**Exercise requirements:** Below are the records; output them exactly from the first line through the line with "right shoulder: (115, 567)", stopping there.
**** Record set ****
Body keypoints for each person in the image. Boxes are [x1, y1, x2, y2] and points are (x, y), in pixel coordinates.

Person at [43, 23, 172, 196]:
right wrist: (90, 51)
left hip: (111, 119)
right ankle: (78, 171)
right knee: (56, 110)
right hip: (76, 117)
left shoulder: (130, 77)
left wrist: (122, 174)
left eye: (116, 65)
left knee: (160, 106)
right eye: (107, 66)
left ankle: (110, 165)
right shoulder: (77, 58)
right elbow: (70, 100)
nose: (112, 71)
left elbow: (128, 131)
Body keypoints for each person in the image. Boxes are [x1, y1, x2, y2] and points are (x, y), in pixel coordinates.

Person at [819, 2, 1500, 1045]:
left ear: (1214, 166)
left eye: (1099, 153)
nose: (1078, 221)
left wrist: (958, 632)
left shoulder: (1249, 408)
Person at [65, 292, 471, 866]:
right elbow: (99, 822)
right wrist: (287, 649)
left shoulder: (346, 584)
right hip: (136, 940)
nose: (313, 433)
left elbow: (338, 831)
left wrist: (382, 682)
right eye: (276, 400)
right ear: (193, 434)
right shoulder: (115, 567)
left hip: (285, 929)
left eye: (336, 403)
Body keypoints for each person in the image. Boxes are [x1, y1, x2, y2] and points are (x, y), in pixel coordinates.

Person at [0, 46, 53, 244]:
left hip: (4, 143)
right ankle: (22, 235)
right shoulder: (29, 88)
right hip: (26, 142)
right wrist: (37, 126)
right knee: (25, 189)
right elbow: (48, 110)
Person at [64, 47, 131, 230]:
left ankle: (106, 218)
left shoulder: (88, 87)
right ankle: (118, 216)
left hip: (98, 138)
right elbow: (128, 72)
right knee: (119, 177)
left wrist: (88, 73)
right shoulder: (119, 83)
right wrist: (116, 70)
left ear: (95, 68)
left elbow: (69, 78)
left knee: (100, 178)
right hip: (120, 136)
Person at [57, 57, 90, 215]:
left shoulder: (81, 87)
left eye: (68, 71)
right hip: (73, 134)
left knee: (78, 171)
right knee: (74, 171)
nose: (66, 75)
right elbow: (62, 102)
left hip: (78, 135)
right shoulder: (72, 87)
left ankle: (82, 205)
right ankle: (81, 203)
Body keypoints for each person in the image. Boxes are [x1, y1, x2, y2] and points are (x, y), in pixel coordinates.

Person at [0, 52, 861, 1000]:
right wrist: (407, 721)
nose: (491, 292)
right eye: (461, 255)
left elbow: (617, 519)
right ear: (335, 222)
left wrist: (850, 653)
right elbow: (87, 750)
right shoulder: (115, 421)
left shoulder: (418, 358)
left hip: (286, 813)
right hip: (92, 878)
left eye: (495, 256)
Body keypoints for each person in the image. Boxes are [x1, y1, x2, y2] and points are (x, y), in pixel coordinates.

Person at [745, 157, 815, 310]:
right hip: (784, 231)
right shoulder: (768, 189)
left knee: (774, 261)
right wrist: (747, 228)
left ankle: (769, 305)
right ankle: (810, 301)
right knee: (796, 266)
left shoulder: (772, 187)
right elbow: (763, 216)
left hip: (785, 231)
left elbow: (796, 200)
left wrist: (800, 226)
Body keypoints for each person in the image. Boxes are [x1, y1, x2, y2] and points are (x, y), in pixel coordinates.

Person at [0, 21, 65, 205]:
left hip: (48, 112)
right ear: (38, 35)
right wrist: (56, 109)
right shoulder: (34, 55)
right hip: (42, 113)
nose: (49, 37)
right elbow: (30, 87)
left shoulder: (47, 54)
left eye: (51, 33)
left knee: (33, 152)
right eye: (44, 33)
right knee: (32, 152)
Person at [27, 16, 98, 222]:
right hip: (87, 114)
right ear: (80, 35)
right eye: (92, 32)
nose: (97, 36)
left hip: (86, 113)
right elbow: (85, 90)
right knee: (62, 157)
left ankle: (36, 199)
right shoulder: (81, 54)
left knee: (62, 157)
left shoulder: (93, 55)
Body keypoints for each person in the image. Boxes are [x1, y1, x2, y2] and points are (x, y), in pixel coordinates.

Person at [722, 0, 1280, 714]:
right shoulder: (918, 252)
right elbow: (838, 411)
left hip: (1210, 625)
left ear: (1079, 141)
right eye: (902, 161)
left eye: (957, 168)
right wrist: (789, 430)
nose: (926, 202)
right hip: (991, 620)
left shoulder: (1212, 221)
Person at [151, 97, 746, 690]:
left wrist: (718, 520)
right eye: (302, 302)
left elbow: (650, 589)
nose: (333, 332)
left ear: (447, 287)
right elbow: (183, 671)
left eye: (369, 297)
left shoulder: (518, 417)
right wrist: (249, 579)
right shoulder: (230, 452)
****
**Solution to the exercise:**
Body keypoints for each person in the image. Boxes are [x1, y1, x2, y2] and points are (x, y), in pixel coordinates.

Person at [43, 23, 172, 196]:
right wrist: (90, 51)
left hip: (111, 119)
right ankle: (78, 171)
right knee: (56, 110)
right hip: (76, 117)
left shoulder: (130, 77)
left wrist: (122, 174)
left eye: (116, 65)
left knee: (160, 106)
right eye: (107, 66)
left ankle: (110, 165)
right shoulder: (77, 58)
right elbow: (70, 100)
nose: (112, 71)
left elbow: (128, 131)
Body keypoints for each person in the image. Boxes are [x1, y1, x2, y2] and points are (x, y), in pixel coordinates.

Person at [819, 2, 1500, 1045]:
left ear: (1214, 166)
left eye: (1099, 153)
nose: (1078, 221)
left wrist: (958, 632)
left shoulder: (1249, 408)
Person at [65, 292, 471, 866]:
right elbow: (99, 822)
right wrist: (287, 649)
left shoulder: (346, 584)
right hip: (136, 940)
nose: (313, 433)
left elbow: (338, 831)
left wrist: (382, 682)
right eye: (276, 400)
right ear: (193, 434)
right shoulder: (115, 567)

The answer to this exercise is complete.